▶ TRY IT
Where a line of the material includes the string "doing", copy that line.

▶ TASK INPUTS
-=-=-=-=-

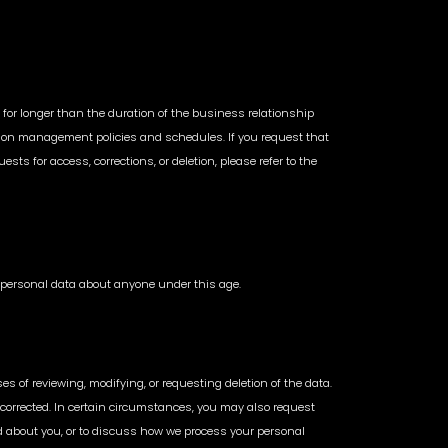
 for longer than the duration of the business relationship
rmation management policies and schedules. If you request that
sts for access, corrections, or deletion, please refer to the
in personal data about anyone under this age.
s of reviewing, modifying, or requesting deletion of the data.
 corrected. In certain circumstances, you may also request
ted about you, or to discuss how we process your personal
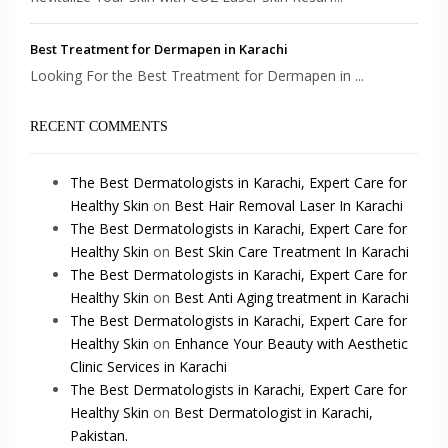
Best Treatment for Dermapen in Karachi
Looking For the Best Treatment for Dermapen in ...
RECENT COMMENTS
The Best Dermatologists in Karachi, Expert Care for
Healthy Skin
on
Best Hair Removal Laser In Karachi
The Best Dermatologists in Karachi, Expert Care for
Healthy Skin
on
Best Skin Care Treatment In Karachi
The Best Dermatologists in Karachi, Expert Care for
Healthy Skin
on
Best Anti Aging treatment in Karachi
The Best Dermatologists in Karachi, Expert Care for
Healthy Skin
on
Enhance Your Beauty with Aesthetic
Clinic Services in Karachi
The Best Dermatologists in Karachi, Expert Care for
Healthy Skin
on
Best Dermatologist in Karachi,
Pakistan.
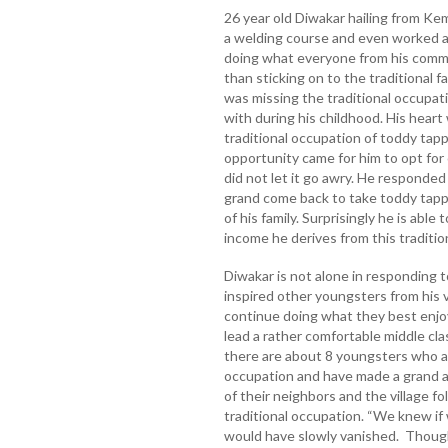
26 year old Diwakar hailing from K
a welding course and even worked as
doing what everyone from his commun
than sticking on to the traditional 
was missing the traditional occupat
with during his childhood. His heart
traditional occupation of toddy ta
opportunity came for him to opt for
did not let it go awry. He responded
grand come back to take toddy tapp
of his family. Surprisingly he is able 
income he derives from this traditi
Diwakar is not alone in responding t
inspired other youngsters from his v
continue doing what they best enjo
lead a rather comfortable middle cla
there are about 8 youngsters who are
occupation and have made a grand a
of their neighbors and the village f
traditional occupation. “We knew if 
would have slowly vanished. Though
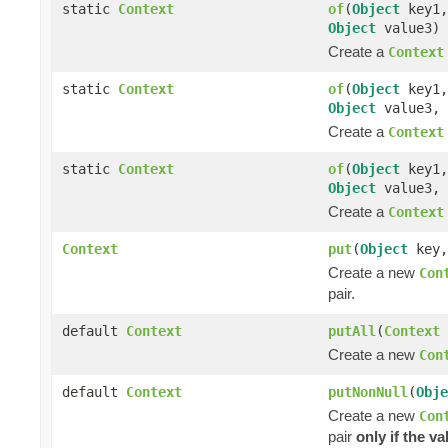
static
Context
of
(
Object
key1
Object
value3)
Create a
Context
static
Context
of
(
Object
key1
Object
value3,
Create a
Context
static
Context
of
(
Object
key1
Object
value3,
Create a
Context
Context
put
(
Object
key
Create a new
Con
pair.
default
Context
putAll
(
Context
Create a new
Con
default
Context
putNonNull
(
Obje
Create a new
Con
pair
only if the va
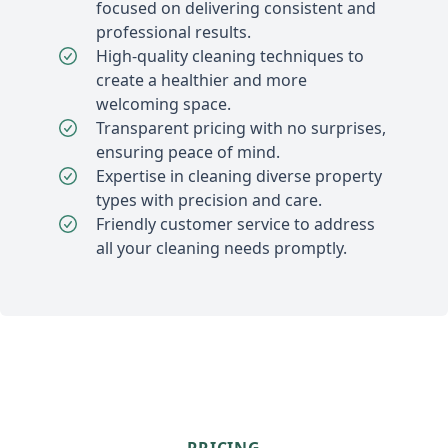
focused on delivering consistent and
professional results.
High-quality cleaning techniques to
create a healthier and more
welcoming space.
Transparent pricing with no surprises,
ensuring peace of mind.
Expertise in cleaning diverse property
types with precision and care.
Friendly customer service to address
all your cleaning needs promptly.
PRICING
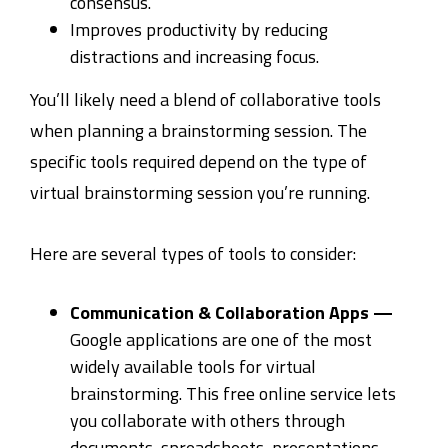
consensus.
Improves productivity by reducing
distractions and increasing focus.
You’ll likely need a blend of collaborative tools
when planning a brainstorming session. The
specific tools required depend on the type of
virtual brainstorming session you’re running.
Here are several types of tools to consider:
Communication & Collaboration Apps —
Google applications are one of the most
widely available tools for virtual
brainstorming. This free online service lets
you collaborate with others through
documents, spreadsheets, presentations,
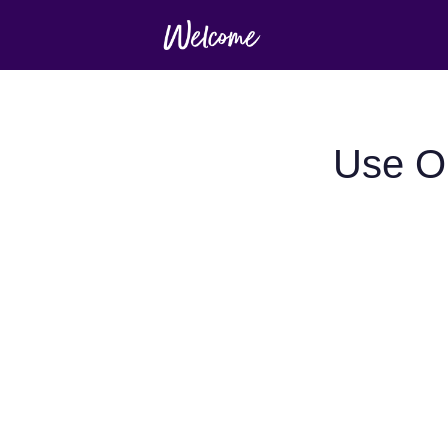
Use O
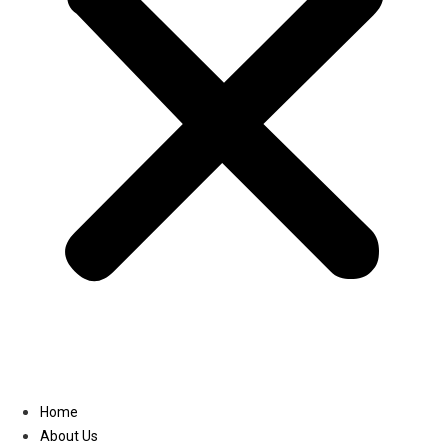
Linkedin
Home
About Us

-=-=-=-=-

▶ RESPONSE TO THE TASK
doing what everyone from his commun
continue doing what they best enjo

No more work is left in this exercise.